Grieving Mother Forced to Show Court Son's Ashes to Prove His Death

Posted Oct 21, 2008 by Michelle Duffy
In a UK court, a mother forced to bring in with her the ashes of her dead son to prove that he was indeed dead. The UK car registration authority, DVLA refused to believe that the young man had died.
Shocked and upset mother, Julie Strange, a 43-year-old married woman with two children, felt she had no choice but to appear in court with the ashes of her dead son to prove that he was indeed, dead.
The woman from Penrith in Cumbria, was bombarded with letters and other correspondence from the British vehicle registration authority when they had believed that her son had bought a car and had not registered it with them.
The woman was subjected to visits from the bailiffs at her own home as well as receiving nasty warning letters from the DVLA themselves warning her deceased son, Paul, that he was liable for prosecution if he did not register the vehcile with them.
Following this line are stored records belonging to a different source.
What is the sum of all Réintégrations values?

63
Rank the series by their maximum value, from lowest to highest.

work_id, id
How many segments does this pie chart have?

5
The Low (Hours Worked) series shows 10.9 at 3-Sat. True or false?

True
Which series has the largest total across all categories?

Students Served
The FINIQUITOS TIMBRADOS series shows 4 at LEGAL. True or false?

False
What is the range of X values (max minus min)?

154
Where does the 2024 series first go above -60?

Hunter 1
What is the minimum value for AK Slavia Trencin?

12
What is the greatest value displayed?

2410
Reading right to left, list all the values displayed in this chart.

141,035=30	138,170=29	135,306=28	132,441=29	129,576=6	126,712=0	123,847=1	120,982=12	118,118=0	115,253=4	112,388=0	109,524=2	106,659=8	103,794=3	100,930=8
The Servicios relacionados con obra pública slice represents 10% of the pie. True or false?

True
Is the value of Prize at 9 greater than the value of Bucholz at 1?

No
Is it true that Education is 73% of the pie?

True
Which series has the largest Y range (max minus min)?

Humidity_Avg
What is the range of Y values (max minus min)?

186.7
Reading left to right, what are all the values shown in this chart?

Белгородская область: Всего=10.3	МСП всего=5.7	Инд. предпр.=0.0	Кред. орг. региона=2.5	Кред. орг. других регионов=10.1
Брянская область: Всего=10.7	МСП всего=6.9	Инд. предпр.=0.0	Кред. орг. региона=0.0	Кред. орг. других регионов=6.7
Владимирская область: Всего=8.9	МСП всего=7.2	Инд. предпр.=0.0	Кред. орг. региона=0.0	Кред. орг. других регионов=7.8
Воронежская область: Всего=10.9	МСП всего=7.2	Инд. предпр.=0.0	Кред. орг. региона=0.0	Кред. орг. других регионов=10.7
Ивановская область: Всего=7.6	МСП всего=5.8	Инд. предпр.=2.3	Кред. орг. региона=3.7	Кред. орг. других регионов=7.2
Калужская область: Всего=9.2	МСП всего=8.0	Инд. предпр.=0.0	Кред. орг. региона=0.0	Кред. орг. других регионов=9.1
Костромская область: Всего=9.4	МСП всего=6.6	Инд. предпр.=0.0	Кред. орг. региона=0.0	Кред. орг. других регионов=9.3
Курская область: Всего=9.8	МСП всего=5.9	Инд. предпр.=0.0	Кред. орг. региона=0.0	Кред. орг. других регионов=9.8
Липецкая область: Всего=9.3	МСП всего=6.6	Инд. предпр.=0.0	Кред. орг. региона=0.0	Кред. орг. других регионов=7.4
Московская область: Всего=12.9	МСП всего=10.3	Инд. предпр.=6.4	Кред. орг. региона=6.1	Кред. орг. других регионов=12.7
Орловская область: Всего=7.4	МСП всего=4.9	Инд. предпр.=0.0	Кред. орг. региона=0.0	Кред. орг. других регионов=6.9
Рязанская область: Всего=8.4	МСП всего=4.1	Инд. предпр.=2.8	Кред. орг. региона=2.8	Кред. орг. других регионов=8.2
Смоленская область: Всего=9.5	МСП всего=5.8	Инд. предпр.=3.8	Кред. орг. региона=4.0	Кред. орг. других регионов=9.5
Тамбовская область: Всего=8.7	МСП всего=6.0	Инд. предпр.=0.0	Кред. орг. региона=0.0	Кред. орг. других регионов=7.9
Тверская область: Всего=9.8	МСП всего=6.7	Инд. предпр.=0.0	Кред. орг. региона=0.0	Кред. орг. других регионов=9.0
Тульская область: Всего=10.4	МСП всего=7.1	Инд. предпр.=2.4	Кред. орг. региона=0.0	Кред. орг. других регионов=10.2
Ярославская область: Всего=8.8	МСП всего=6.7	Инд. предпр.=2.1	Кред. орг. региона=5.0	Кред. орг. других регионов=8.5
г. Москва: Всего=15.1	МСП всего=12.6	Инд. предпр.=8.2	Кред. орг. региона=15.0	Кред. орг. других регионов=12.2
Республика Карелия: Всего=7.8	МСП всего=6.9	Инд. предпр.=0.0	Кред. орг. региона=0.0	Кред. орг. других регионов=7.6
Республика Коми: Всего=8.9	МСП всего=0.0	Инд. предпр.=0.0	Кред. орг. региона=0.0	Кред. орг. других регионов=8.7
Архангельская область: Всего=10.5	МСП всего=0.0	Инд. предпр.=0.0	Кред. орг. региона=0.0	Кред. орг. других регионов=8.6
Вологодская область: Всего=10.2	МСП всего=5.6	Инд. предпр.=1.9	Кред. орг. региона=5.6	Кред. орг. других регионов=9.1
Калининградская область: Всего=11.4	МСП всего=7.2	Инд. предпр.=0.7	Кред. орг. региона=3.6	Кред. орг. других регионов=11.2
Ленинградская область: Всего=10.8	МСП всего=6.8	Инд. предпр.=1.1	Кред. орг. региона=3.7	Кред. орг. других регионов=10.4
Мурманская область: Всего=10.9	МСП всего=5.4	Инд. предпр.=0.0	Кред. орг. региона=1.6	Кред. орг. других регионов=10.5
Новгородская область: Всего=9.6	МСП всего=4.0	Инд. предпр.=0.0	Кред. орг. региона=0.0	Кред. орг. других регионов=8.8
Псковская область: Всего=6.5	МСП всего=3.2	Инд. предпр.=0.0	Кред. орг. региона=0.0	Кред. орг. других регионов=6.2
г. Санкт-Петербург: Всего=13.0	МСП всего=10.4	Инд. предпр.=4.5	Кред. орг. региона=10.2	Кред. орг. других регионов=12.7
Yet the authority had got the story completely and embarrassingly wrong. Not only had Paul never had such a vehicle which the DVLA described but he had tragically died in a train accident in October 2006.
Despite sending in Paul's death certificate for proof of her son's death, as well as numerous calls and letters to the DVLA to inform them of Paul's passing, the company still refused to believe that Paul was dead.
The final blow for Mrs Strange came when she received a summons from the DVLA to appear in court. The summons was for Paul, not for his grieving mother. Nevertheless, Mrs Strange arrived at court on the date and time which the DVLA had asked for her son to attend. She came in accompanied by her sister and a casket containing Paul Strange's ashes.
Thankfully, the prosecution bench withdrew the case with immediate effect, and the judge for the hearing, Jack Abernthy profusely apologised to the family of Paul Strange for the upset and grief that the whole affair had obviously caused.
Mrs Strange, told press after the bizarre hearing,
"I just hope this is the end of it. This has been really traumatic for the whole family. I thought long and hard about doing what I did today. But I was really worried that if I didn't turn up then Paul would be found guilty in his absence and fined. Then he would be pursued by the courts as well. I just hope now that the DVLA will get the message and send me a letter saying that this whole episode is behind us. It would be nice to get an apology as well. This has all been so upsetting – especially with the court date coming so near the anniversary of Paul's death."
The DVLA refused to comment on the case of sending such upsetting correspondence a year after Paul Strange had died.